I have a bunch of samples from an RNAseq project that I've just tried aligning to my reference genome. For a majority of my treatments all replicates are 79-92% aligned to the reference. For one of the treatments, however, the alignment rate is much lower (11-52%). Can anyone suggest steps to see if there are issues with the low alignment treatment that could be overcome? Could this be an issue where reads that should align are not for some reason?
Info: Sequences from a sequencing facility which produced 150 SE reads. Raw reads went through trimmomatic to remove adapters and 3bp from each end. Trimmed reads went through both STAR and hisat2 (separately) to confirm low alignment rate in this treatment.
FastQC looks similar between the "good" and "bad" sets (except that maybe the "bad" sets look like they have more kmers?) Tried aligning the raw reads and got similar results. Blasted some raw reads and they get hits to the species of interest.
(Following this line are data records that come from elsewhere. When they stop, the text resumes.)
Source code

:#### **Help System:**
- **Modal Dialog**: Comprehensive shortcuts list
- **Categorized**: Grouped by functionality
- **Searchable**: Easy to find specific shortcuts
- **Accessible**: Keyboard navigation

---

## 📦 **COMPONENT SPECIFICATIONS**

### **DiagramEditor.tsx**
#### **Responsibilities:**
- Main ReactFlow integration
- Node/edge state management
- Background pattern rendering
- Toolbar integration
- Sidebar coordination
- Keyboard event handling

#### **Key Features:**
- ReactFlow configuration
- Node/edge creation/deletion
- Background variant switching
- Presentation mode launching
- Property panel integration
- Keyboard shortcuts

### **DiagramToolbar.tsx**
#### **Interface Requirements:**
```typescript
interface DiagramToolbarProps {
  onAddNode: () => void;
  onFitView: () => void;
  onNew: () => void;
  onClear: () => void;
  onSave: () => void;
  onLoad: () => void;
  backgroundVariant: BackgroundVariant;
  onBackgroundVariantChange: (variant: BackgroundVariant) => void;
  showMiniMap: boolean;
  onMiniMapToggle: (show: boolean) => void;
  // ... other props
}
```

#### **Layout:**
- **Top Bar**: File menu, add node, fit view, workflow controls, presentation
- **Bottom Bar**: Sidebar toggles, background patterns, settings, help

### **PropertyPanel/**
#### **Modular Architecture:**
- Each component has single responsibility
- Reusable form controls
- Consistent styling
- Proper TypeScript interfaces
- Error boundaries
Most likely result is contamination. Did you BLAST unmapped reads? And if so, for the unmapped reads that BLASTed to the correct organism, why did they not align in the first place? Are they low-quality? What kind of alignment length and identity does BLAST indicate?
Also, I recommend running BBMerge to check the insert size in an alignment-free manner:
You write that you obtain different results for one of the treatments, but about how many samples is this question then? If you observe this for just one sample it might be something technical/library prep issue.